大木は1996年生まれできょうだいはいない。母は家でピアノ教室を営み、夫婦仲も良好で、ごく普通の家庭で育った。地元の小学校に通い、特に問題を起こすタイプではなかったと同級生たちは口を揃えるが、ある同級生はこんなトラブルに見舞われた。
「5年生の時、大木君を僕の祖母の家に招いてデュエル・マスターズのカードゲームで遊んだことがあるんです。その時に、僕が大事にしていたレアカードがなくなった。祖母の家に出入りしていた友達は大木君だけで、犯人は大木君だと思って問い詰めたんです。すると彼は怒った様子で面と向かって『死ね』と言い放った。普段はおとなしい子だったので、びっくりしました。彼とはその件をきっかけに疎遠になってしまった」
音楽が得意な学生だったが…
一方、中学校の同級生は「至って真面目な子でしたよ。勉強はよくできたと思います」と話す。中学を卒業すると大阪府内でも有数の進学校に進学。高校卒業後は、浪人して和歌山大学のシステム工学部に入学。学内の吹奏楽団に入団した。
同じ学部だった大学時代の友人が大木のことを振り返る。
「大木君は当時学生寮に入っていたので、大学終わりに彼の部屋へ遊びに行ったことがありました。ネックが2本ある少し特殊なエレキギターを出して、目の前で演奏してくれました。音楽が好きなんですよね。学内にピアノが置いてある場所があるんですけど、そこで大木君がピアノを披露してくれたことも。本当にすごい上手で、ショパンや“報道ステーション”のテーマ曲など色々と聴かせてくれた」
だが、大木は、次第に大学から距離を取るようになっていったという。友人が続ける。
「2年生から授業が別だったということもありますが、段々と学内で大木君を見かけなくなりました。気づいたら所属していた学内の吹奏楽団も辞めていた。その頃から大阪府内にある他の大学によく出入りして、バンドを組んだりしていたみたいです」
大学の卒業式で飛び出した衝撃の一言
次第に大木とは疎遠になったというこの友人だが、卒業式で久しぶりに再会した。すると大木の口から思いがけない言葉が飛び出したという。

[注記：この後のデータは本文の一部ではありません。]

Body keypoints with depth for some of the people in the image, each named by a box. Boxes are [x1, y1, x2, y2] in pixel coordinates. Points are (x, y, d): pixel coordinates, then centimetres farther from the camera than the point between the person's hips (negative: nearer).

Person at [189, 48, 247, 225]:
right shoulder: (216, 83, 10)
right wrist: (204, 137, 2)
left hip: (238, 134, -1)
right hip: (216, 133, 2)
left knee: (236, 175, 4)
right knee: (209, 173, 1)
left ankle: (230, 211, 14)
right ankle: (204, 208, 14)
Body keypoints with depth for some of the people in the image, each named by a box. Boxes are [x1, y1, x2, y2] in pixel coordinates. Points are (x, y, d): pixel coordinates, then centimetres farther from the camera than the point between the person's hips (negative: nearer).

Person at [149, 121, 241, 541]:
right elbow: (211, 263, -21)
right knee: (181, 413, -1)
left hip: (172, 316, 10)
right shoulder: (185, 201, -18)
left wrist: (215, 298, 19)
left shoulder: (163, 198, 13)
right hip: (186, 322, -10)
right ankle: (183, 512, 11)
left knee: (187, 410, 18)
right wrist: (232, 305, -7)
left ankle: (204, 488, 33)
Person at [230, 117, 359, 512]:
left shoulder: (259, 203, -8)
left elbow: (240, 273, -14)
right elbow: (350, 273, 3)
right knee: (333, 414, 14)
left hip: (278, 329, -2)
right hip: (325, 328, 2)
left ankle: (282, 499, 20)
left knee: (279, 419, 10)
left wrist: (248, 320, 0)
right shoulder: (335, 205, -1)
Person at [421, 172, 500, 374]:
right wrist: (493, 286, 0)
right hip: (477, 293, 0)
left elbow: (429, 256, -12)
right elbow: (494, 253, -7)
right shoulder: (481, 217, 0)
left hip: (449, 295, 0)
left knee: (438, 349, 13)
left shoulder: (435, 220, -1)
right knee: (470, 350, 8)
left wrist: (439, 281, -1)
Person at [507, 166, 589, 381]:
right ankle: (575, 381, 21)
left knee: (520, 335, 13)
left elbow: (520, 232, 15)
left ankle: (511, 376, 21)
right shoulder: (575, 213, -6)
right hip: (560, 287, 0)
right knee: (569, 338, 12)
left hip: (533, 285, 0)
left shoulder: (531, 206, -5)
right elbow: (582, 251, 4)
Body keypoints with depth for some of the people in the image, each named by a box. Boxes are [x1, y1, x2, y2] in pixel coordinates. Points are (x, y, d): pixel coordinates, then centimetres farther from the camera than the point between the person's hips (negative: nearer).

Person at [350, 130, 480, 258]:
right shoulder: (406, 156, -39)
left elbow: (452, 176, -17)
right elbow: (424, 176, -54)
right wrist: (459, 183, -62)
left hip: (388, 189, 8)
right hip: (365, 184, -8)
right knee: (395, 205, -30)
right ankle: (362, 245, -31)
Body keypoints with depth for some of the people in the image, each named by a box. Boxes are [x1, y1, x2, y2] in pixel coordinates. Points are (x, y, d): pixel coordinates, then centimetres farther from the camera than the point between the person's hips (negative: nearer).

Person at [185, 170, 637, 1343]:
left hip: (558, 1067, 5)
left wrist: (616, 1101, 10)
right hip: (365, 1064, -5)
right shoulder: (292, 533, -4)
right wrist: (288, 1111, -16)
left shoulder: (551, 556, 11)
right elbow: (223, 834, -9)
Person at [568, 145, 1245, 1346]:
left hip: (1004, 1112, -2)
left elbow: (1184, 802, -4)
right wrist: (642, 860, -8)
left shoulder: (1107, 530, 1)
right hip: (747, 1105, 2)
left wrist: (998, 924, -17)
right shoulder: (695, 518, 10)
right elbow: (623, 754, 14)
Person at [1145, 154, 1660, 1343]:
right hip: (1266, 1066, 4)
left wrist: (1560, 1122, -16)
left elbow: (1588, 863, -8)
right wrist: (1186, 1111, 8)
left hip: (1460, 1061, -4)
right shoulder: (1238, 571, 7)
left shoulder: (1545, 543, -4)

「卒業式の日、いつも大木君がピアノを披露してくれていた思い出の場所で、2人で話したんです。大木君は、卒業式だったのにスーツじゃなく普段着で大学に来ていたので、話を聞いてみると大学を中退するということでした。さらに驚いたことに大木君は、『暴力団に入る』と言うんです。突然なこともあり、そんなイメージもなかったので、本当なのか信じられませんでしたが、本人はそう説明していた。その数か月後にも連絡を取る機会があり、その際には風俗だかキャバクラの給料の計算をしていると話していました」(同前)
これを最後に、友人は大木と連絡を取っていないという。真面目な音楽青年は、なぜかくも凄惨な事件を引き起こすに至ったのか。